> **What you are asked to do**:
The word "svchos" occurs in some of the lines below; copy each of those lines.

━━━━

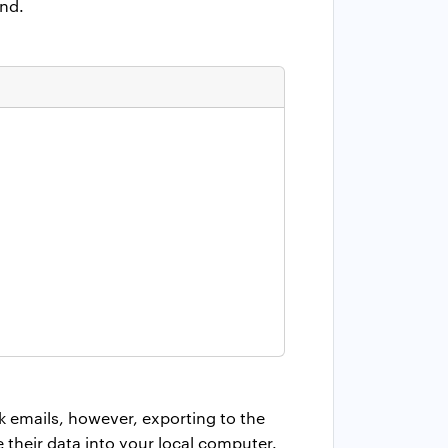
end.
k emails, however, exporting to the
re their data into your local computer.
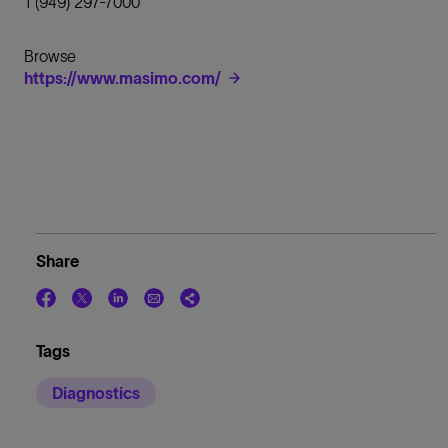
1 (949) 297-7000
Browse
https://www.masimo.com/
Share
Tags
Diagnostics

━━━━

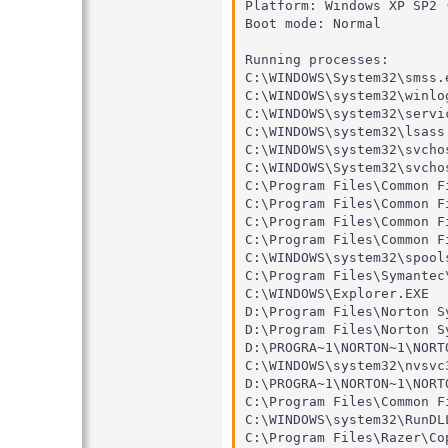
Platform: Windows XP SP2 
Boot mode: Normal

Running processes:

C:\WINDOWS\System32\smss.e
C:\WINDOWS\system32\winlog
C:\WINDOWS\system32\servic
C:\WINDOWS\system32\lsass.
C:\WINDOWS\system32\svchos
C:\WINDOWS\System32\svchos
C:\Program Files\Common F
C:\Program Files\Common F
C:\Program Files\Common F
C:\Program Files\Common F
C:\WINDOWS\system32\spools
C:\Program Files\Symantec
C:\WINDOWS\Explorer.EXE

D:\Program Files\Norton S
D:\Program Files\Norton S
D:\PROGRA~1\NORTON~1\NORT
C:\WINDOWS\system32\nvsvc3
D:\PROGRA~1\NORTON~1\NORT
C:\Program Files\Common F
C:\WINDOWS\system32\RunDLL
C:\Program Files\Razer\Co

━━━━

> **Solved exercise**:
C:\WINDOWS\system32\svchos
C:\WINDOWS\System32\svchos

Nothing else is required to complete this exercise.